Ellsberg wurde im Juni 1971 bekannt, als er die Pentagon Papers an die Öffentlichkeit brachte, eine geheime Langzeitstudie über den Vietnamkrieg. Den Krieg, den Amerika seit 1964 offiziell führte, nach einem angeblichen Angriff Nordvietnams auf ein US- Kriegsschiff im Golf von Tonkin, den es nie gegeben hat.

Ellsberg fotokopierte tausende Seiten

Robert McNamara, Kriegsminister von Präsident Lyndon B. Johnson, hatte die Studie in Auftrag gegeben; zuständig war Leslie Gelb, Direktor für internationale Sicherheit.
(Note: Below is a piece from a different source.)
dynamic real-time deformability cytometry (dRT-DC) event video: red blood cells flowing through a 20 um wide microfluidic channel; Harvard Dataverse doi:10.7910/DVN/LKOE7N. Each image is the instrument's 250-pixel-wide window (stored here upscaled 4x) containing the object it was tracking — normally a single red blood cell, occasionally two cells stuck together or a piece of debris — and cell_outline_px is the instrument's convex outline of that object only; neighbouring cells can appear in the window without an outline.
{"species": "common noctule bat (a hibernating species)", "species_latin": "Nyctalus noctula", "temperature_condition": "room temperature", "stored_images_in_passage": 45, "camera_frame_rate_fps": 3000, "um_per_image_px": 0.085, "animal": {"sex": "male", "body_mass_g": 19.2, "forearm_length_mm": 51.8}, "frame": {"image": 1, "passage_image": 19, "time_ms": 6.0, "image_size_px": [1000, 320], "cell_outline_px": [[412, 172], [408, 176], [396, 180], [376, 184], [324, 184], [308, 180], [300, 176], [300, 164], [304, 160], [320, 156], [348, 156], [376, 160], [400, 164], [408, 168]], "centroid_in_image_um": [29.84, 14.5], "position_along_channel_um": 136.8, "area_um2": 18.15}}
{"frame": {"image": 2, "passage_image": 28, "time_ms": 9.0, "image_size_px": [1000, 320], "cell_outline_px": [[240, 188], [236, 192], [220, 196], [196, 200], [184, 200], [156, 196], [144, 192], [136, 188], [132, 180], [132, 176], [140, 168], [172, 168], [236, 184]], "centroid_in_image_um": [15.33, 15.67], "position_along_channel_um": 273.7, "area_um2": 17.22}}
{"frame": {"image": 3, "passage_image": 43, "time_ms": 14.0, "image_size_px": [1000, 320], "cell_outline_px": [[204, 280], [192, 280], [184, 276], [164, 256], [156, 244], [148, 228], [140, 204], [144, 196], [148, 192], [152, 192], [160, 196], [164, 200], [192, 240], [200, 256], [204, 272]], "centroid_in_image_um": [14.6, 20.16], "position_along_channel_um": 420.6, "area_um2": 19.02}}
Ellsberg wusste davon, weil der frühere Armeeveteran für den Think Tank RAND arbeitete, der das Pentagon beriet und an der Studie mitwirkte.

Die Papers enthüllten, dass die US-Regierung unter dem damaligen demokratischen Präsidenten Johnson die Öffentlichkeit über den Vietnamkrieg jahrelang angelogen hatte, sowohl was US-Angriffe anging, als auch Rückschläge und Verluste.

Die Studie hatte tausende von Seiten. Ellsberg fotokopierte sie heimlich und gab sie erst einigen kriegskritischen Senatoren, in der (vergeblichen) Hoffnung, dass die sie öffentlich machen würden. Dann einem Reporter der New York Times, dem inzwischen verstorbenen Neil Sheehan. Das war, bevor die Times ein Lifestyle-Blatt wurde, das seine Leser durch ihren woken Alltag an die Hand nahm.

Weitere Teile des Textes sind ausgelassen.